The federal public ministry is considering whether there are grounds for an appeal to the Convention on Biological Diversity. “I think political pressure is more effective than judicial action”, said Torres. “On 13 May 2008 the Mangabal community, for the first time in its history, sent a delegation to Brasilia. President Lula didn’t send a representative to speak to them but others listened. The situation has never before been so bad, but they have never felt so empowered. This gives me hope.” As well as making the community feel stronger, the very process of struggle is changing the way it views its history. Traditionally, Mangabal and other communities saw their takeover of Indians’ land and the capture of indigenous women as part of a “heroic” struggle to establish themselves in the region. Today perceptions are different. Dona Santa, a 80-year-old blind woman, who is still the de facto authority in Mangabal, told Torres how years ago her uncle had been killed in a clash with Indians. She stopped in the middle of her story and turned to him: “Today I have a very different view of what happened. I realise that what we did then to the Indians is exactly what the grileiros (land thieves) are doing to us today.” This new awareness, also growing in other parts of the Amazon, is leading to new alliances between indigenous and non-indigenous groups. In the midst of all the problems, this too is a reason for hope.
1 - Sidney E.B. Santos, Jackson D. Rodrigues, Ândrea K. Ribeiro dos Santos and Marco A. Zagom, “Differential contribution of indigenous men and women to the formation of an urban population in the Amazon region as revealed by mtDNA and Y-DNA”, in American Journal of Physical Anthropology, no. 109, 1999.

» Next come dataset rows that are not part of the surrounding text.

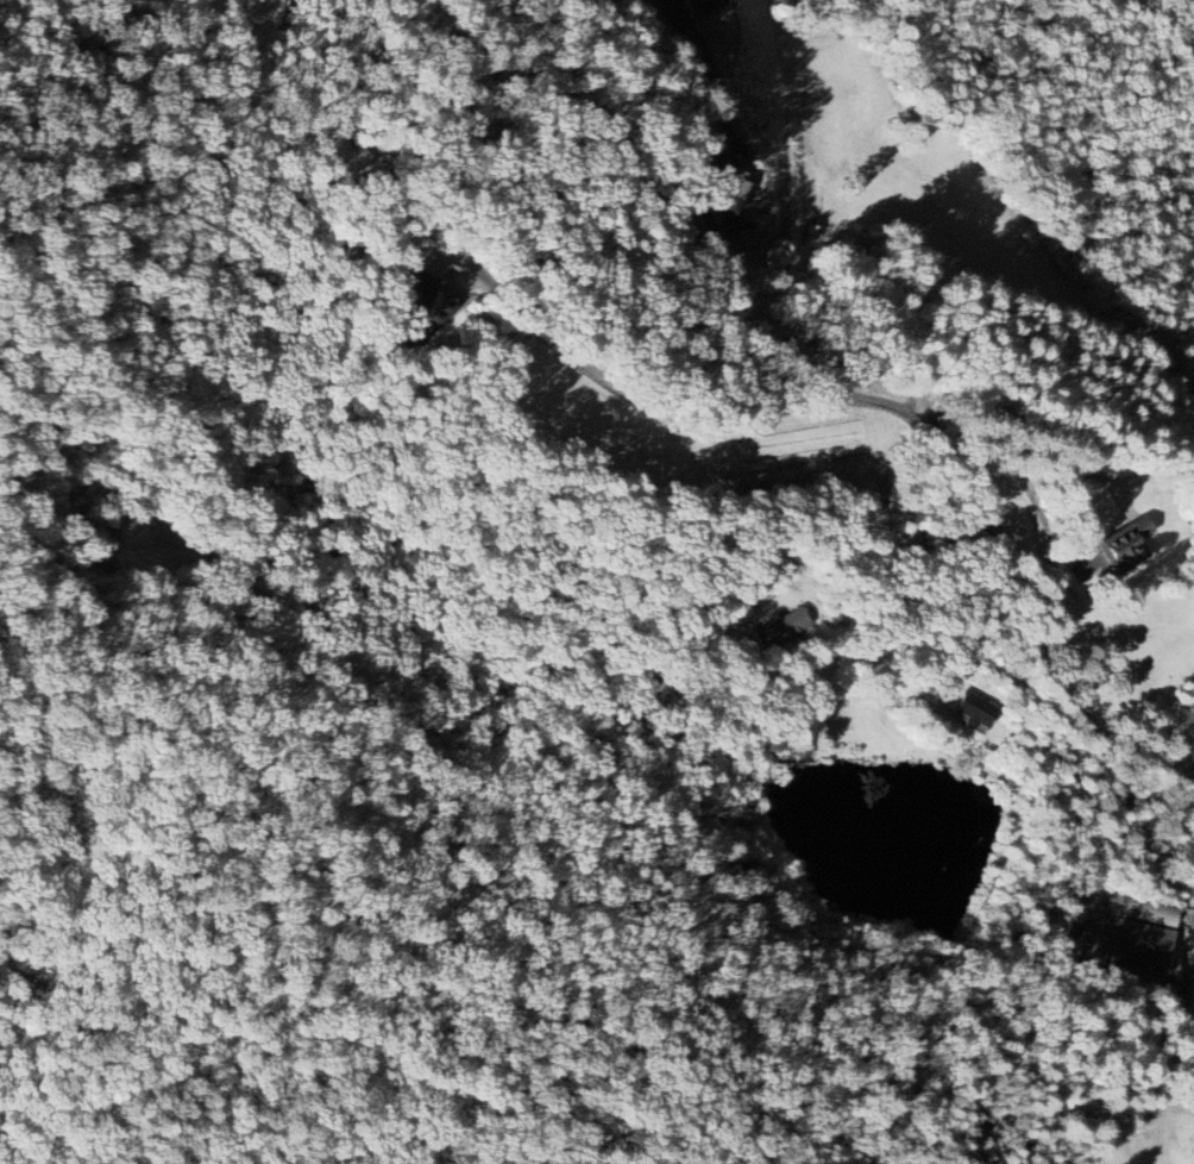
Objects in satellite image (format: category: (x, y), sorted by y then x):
road: (1159, 27)
building: (728, 197)
road: (710, 220)
building: (439, 299)
road: (907, 408)
building: (1128, 546)
building: (780, 629)
building: (973, 712)
building: (1122, 931)

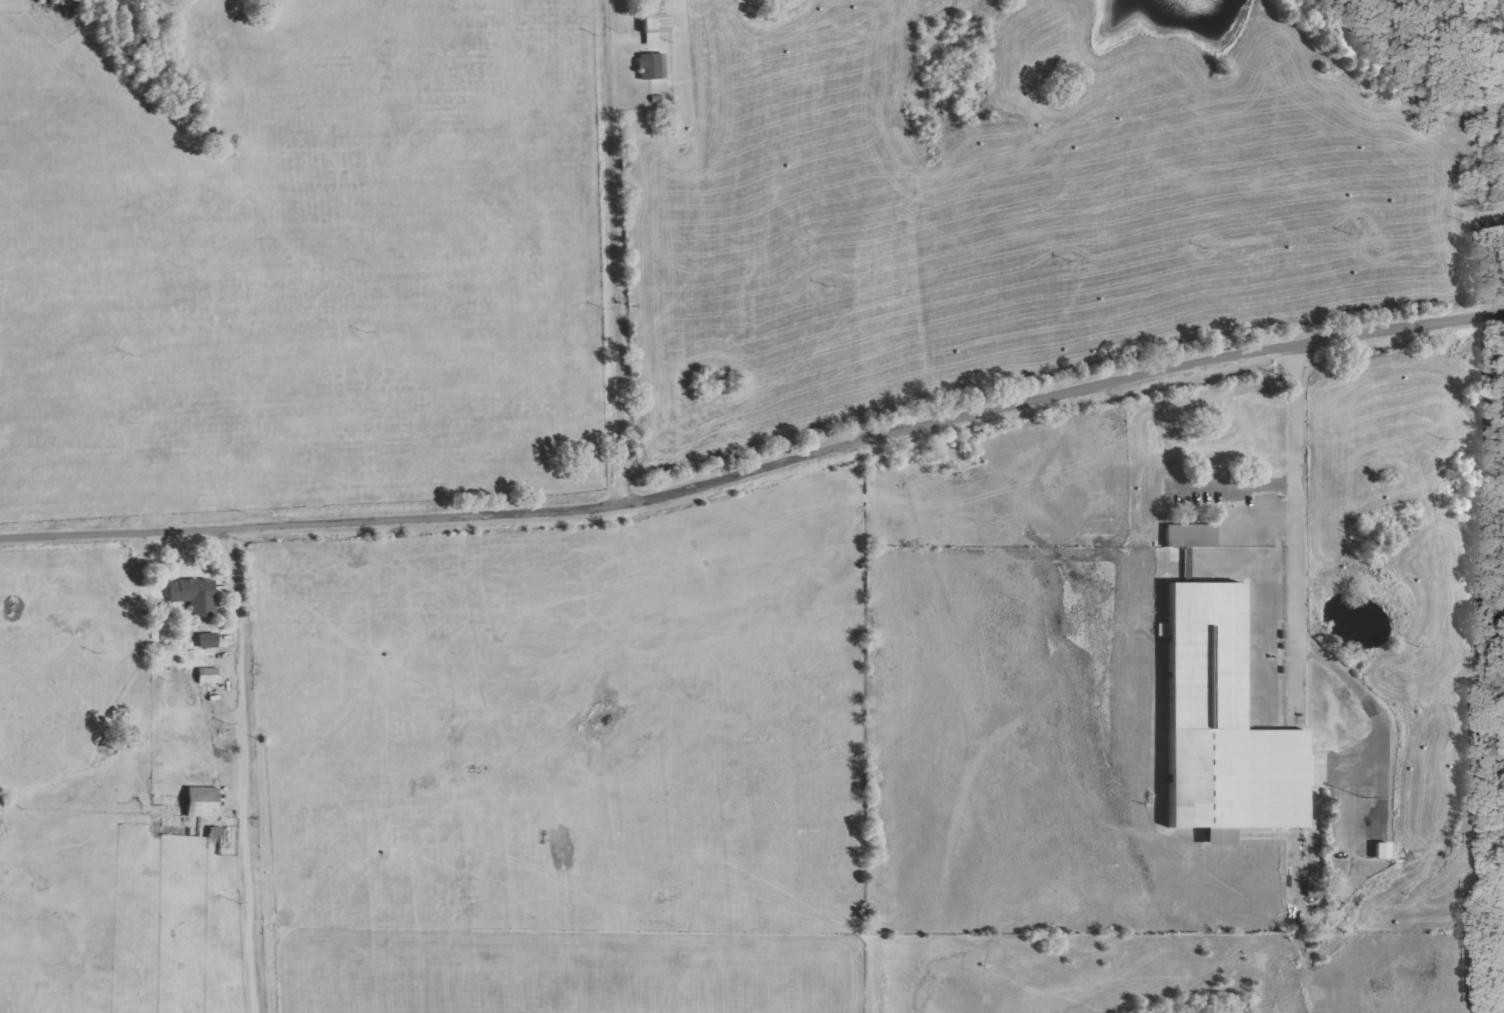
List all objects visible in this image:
building: (654, 22)
building: (652, 66)
power tower: (1346, 234)
power tower: (1202, 247)
road: (615, 251)
power tower: (1066, 262)
power tower: (825, 286)
power tower: (636, 306)
power tower: (356, 332)
power tower: (129, 356)
road: (757, 470)
road: (1296, 525)
building: (1191, 535)
building: (196, 596)
building: (208, 640)
road: (1377, 712)
building: (1223, 726)
road: (241, 772)
building: (203, 802)
building: (219, 837)

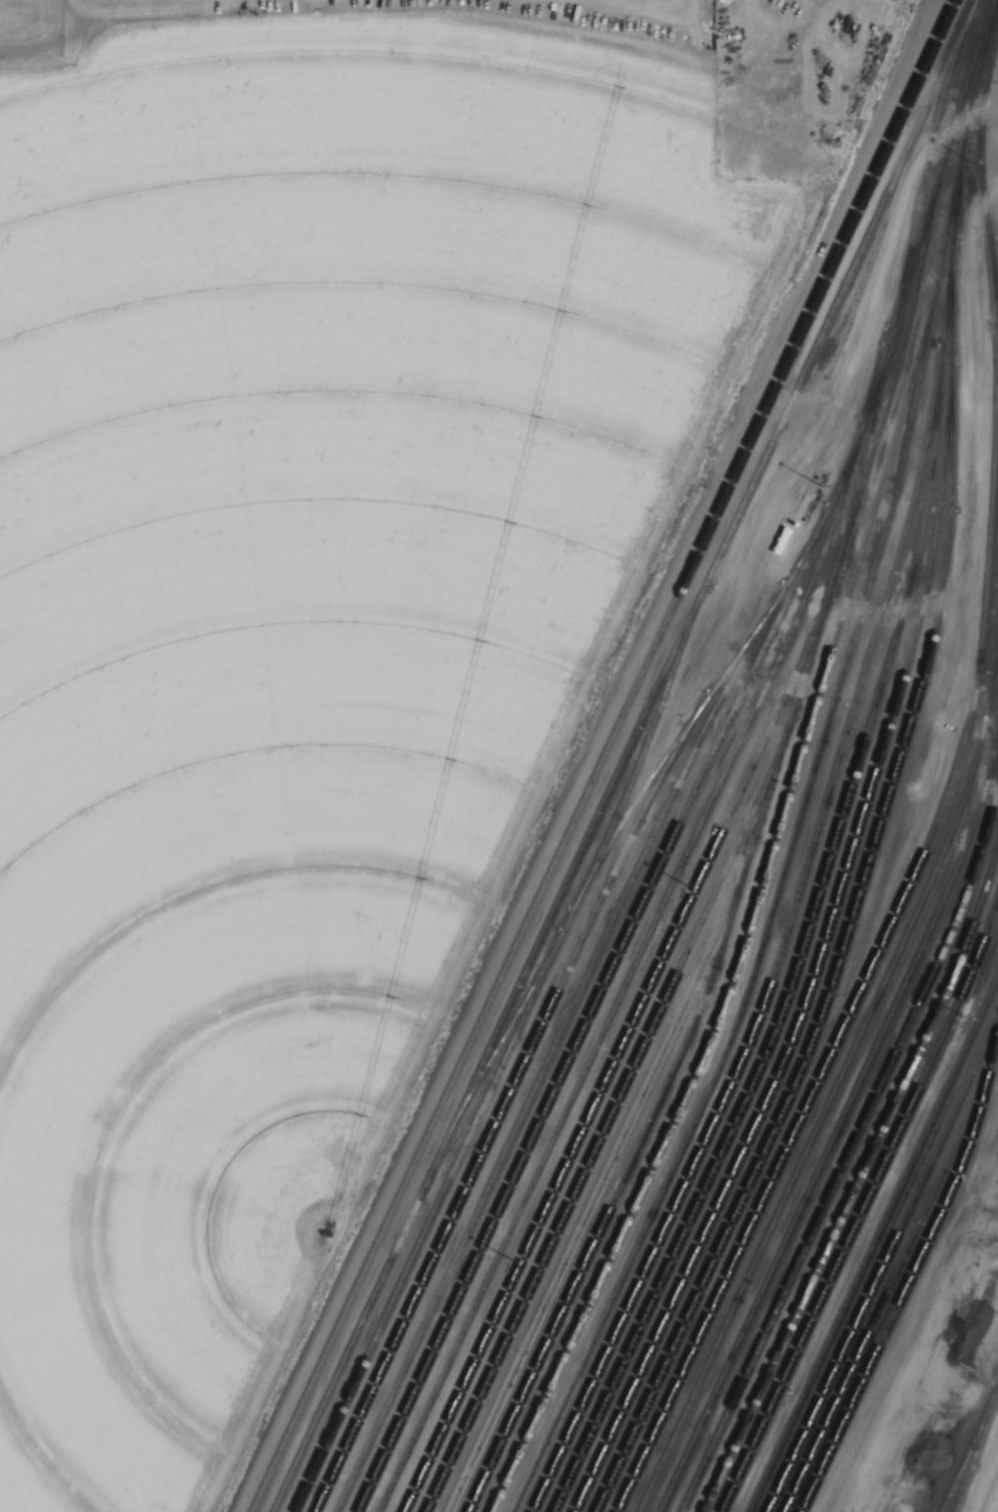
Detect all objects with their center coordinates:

2 - Cristina Scheibe Wolff, “Marias, Franciscas e Raimundas: uma história das mulheres da floresta Alto Juruá, Acre – 1870–1945”, Thesis for doctorate in social history, Faculdade de Filosofia, Letras e Ciências Humanas, Universidade de São Paulo, 1998.
3 - Octávio Ianni, A luta pela terra: história social da terra e da luta pela terra numa área da Amazônia, Petrópolis, Vozes, 1979.
4 - In this article, “Mangabal” is used to refer to the two communities.
5 - Maurício Torres, “A despensa viva: un banco de germoplasma nos roçados da floresta”, unpublished paper. Additional information is supplied by Torres for this article.